Os pilotos americanos negociaram e contrataram coletivamente com empresários, em meados de 80, uma forma de prevenir que o processo de multiplicação de empresas dentro de empresas, mais conhecido lá como "alter ego", produzisse um fenômeno muito comum no Terceiro Mundo: a transferência de atividade e mão-de-obra de uma empresa-mãe para uma subsidiária, com salários, naturalmente, menores. São instrumentos chamados de "scope clauses", incorporados a praticamente cem de cem contratos coletivos de trabalho.
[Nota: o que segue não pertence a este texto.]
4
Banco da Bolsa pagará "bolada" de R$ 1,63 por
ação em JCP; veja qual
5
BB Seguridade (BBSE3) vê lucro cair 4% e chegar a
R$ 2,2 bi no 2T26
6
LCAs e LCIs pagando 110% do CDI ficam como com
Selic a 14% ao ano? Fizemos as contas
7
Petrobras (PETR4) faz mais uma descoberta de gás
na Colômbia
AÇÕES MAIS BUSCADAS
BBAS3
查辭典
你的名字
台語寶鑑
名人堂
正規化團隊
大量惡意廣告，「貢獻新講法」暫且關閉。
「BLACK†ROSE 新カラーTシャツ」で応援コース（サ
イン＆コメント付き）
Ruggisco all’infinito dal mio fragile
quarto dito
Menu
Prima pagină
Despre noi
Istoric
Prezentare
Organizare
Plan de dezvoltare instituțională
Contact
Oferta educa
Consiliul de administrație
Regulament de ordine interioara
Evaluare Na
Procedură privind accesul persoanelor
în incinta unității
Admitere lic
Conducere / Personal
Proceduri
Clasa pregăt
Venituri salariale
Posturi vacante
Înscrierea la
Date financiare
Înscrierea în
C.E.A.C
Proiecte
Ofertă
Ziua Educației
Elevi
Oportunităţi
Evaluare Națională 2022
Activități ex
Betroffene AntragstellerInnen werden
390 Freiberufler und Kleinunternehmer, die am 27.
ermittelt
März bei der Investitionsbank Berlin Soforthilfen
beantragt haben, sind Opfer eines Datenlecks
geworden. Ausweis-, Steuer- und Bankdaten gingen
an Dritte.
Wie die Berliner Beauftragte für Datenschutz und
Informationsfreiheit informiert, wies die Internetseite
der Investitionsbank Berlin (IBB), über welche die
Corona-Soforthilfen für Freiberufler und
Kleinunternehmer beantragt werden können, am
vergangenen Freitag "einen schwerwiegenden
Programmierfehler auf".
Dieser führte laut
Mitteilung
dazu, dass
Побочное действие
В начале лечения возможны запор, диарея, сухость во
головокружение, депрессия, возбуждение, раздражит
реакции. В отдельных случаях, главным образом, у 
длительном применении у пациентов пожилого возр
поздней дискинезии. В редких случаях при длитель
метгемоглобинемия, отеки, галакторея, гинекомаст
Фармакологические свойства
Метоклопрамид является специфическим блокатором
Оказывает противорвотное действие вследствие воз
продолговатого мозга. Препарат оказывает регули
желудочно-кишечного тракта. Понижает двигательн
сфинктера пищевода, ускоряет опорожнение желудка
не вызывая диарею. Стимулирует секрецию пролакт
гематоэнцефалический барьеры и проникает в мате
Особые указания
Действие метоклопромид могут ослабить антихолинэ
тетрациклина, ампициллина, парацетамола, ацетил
Essas cláusulas, pelo que tem sido discutido entre os sindicatos de pilotos dos EUA, seriam a peça de resistência contra as múltiplas tentativas de empresários reduzirem salários, sub-repticiamente. Diferentemente do que afirma o presidente da Embraer, é muito pouco provável que as empresas americanas derrubem essa cláusula e, se depender disso para o fabricante vender aviões, é bom pensar numa saída. É bem mais fácil os pilotos raciocinarem, rapidamente, e concluir que o problema da indústria não é o custo da mão-de-obra e, por isso, não permitirão ser explorados sob a alegação de que inviabilizam as empresas. Lá, esse discurso não pega.
Aqui, os pilotos da Varig, que por meio de sua associação vêm liderando um processo de reivindicação para que se incluam as "scope clauses" em seus contratos e se reformulem os modelos de governança corporativa e gestão da empresa, já têm uma idéia do quanto os seus executivos pensam como o presidente da Embraer: tiveram a direção toda da associação e mais 20 pilotos "rebeldes" demitidos. Chocados no início, hoje já entendem em parte a reação dos administradores: eles simplesmente agiram conforme a sua natureza, pois desconhecem outra forma de administrar.
É saudável, portanto, que a sociedade, usuária do transporte aéreo brasileiro, e o Estado, em especial, reflitam sobre as saídas para a crise. Ouvir somente os empresários e executivos do setor, sob a ameaça de perder as empresas nacionais, pode custar caro para o bolso do contribuinte.


Carlos Flávio Pereira de Souza, 41, é presidente da Apvar (Associação de Pilotos da Varig).

Hoje, excepcionalmente, a coluna de Paulo Nogueira Batista Jr. não é publicada.